(Excerpted records Opens)

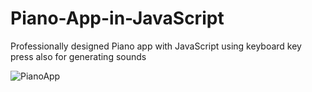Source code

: # Piano-App-in-JavaScript
Professionally designed Piano app with JavaScript using keyboard key press also for generating sounds



![PianoApp](https://github.com/vkpdeveloper/Piano-App-in-JavaScript/blob/master/shot.PNG?raw=true)
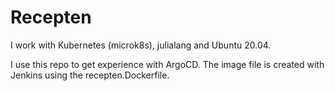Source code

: # Recepten

I work with Kubernetes (microk8s), julialang and Ubuntu 20.04.

I use this repo to get experience with ArgoCD. The image file is created with Jenkins using the recepten.Dockerfile.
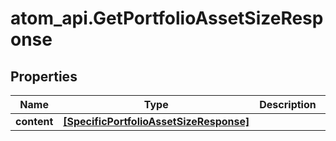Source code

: # atom_api.GetPortfolioAssetSizeResponse

## Properties
Name | Type | Description | Notes
------------ | ------------- | ------------- | -------------
**content** | [**[SpecificPortfolioAssetSizeResponse]**](SpecificPortfolioAssetSizeResponse.md) |  | [optional]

(Excerpted records Closes)

## Work to be completed
Identify every line above that includes the word "JavaScript", and show those lines.

## Task solution
: # Piano-App-in-JavaScript
Professionally designed Piano app with JavaScript using keyboard key press also for generating sounds
![PianoApp](https://github.com/vkpdeveloper/Piano-App-in-JavaScript/blob/master/shot.PNG?raw=true)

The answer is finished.